- **Problem requirements**: An exact copy of every entry is what's needed, so please transcribe them all.
#### Data extract
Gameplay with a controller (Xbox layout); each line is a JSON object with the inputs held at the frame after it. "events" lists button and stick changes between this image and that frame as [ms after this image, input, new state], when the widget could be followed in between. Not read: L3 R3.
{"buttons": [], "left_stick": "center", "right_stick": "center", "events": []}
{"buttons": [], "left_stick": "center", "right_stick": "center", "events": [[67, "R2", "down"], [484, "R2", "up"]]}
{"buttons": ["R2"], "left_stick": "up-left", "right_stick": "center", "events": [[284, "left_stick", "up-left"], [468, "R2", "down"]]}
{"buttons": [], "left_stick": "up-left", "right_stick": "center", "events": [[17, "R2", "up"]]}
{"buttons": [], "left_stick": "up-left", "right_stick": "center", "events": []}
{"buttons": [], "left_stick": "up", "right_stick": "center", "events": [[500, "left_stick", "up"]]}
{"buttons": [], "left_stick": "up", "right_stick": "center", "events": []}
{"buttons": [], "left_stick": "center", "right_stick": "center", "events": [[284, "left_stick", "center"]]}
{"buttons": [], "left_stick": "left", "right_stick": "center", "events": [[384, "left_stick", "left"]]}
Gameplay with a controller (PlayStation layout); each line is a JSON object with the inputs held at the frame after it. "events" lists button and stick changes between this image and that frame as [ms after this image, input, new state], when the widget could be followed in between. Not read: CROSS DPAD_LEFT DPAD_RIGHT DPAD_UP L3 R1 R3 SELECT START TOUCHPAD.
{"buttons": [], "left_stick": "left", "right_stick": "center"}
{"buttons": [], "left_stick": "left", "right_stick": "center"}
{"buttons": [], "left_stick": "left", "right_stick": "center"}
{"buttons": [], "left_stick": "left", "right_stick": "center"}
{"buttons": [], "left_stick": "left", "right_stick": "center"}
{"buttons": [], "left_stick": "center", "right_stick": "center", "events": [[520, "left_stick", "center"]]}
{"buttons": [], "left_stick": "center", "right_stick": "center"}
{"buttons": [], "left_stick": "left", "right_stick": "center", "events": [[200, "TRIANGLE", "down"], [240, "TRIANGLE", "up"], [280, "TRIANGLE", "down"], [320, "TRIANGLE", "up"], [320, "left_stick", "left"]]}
########
- **Response to the exercise**:
Gameplay with a controller (Xbox layout); each line is a JSON object with the inputs held at the frame after it. "events" lists button and stick changes between this image and that frame as [ms after this image, input, new state], when the widget could be followed in between. Not read: L3 R3.
{"buttons": [], "left_stick": "center", "right_stick": "center", "events": []}
{"buttons": [], "left_stick": "center", "right_stick": "center", "events": [[67, "R2", "down"], [484, "R2", "up"]]}
{"buttons": ["R2"], "left_stick": "up-left", "right_stick": "center", "events": [[284, "left_stick", "up-left"], [468, "R2", "down"]]}
{"buttons": [], "left_stick": "up-left", "right_stick": "center", "events": [[17, "R2", "up"]]}
{"buttons": [], "left_stick": "up-left", "right_stick": "center", "events": []}
{"buttons": [], "left_stick": "up", "right_stick": "center", "events": [[500, "left_stick", "up"]]}
{"buttons": [], "left_stick": "up", "right_stick": "center", "events": []}
{"buttons": [], "left_stick": "center", "right_stick": "center", "events": [[284, "left_stick", "center"]]}
{"buttons": [], "left_stick": "left", "right_stick": "center", "events": [[384, "left_stick", "left"]]}
Gameplay with a controller (PlayStation layout); each line is a JSON object with the inputs held at the frame after it. "events" lists button and stick changes between this image and that frame as [ms after this image, input, new state], when the widget could be followed in between. Not read: CROSS DPAD_LEFT DPAD_RIGHT DPAD_UP L3 R1 R3 SELECT START TOUCHPAD.
{"buttons": [], "left_stick": "left", "right_stick": "center"}
{"buttons": [], "left_stick": "left", "right_stick": "center"}
{"buttons": [], "left_stick": "left", "right_stick": "center"}
{"buttons": [], "left_stick": "left", "right_stick": "center"}
{"buttons": [], "left_stick": "left", "right_stick": "center"}
{"buttons": [], "left_stick": "center", "right_stick": "center", "events": [[520, "left_stick", "center"]]}
{"buttons": [], "left_stick": "center", "right_stick": "center"}
{"buttons": [], "left_stick": "left", "right_stick": "center", "events": [[200, "TRIANGLE", "down"], [240, "TRIANGLE", "up"], [280, "TRIANGLE", "down"], [320, "TRIANGLE", "up"], [320, "left_stick", "left"]]}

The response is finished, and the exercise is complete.